# What you should do
Extract every line of the items that contains the string "odbieraj", matching case exactly.

======== Data extracts ========

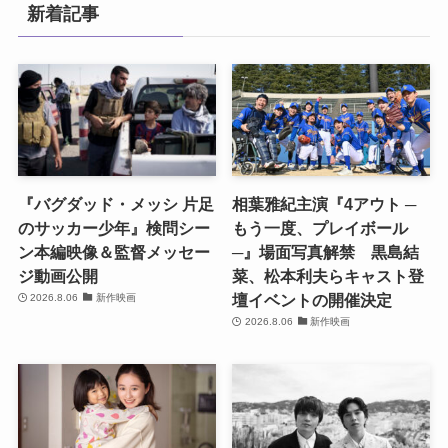
新着記事
『バグダッド・メッシ 片足
相葉雅紀主演『4アウト ─
のサッカー少年』検問シー
もう一度、プレイボール
ン本編映像＆監督メッセー
─』場面写真解禁 黒島結
ジ動画公開
菜、松本利夫らキャスト登
壇イベントの開催決定
2026.8.06
新作映画
2026.8.06
新作映画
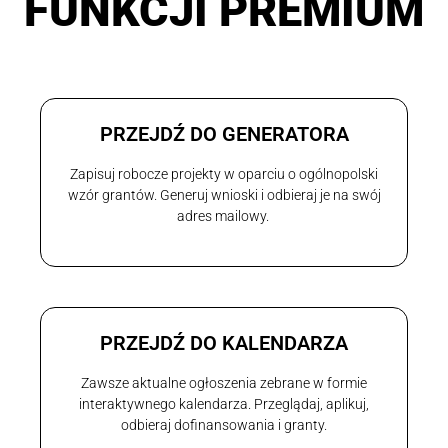
FUNKCJI PREMIUM
PRZEJDŹ DO GENERATORA
Zapisuj robocze projekty w oparciu o ogólnopolski
wzór grantów. Generuj wnioski i odbieraj je na swój
adres mailowy.
PRZEJDŹ DO KALENDARZA
Zawsze aktualne ogłoszenia zebrane w formie
interaktywnego kalendarza. Przeglądaj, aplikuj,
odbieraj dofinansowania i granty.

========

# Task answer
wzór grantów. Generuj wnioski i odbieraj je na swój
odbieraj dofinansowania i granty.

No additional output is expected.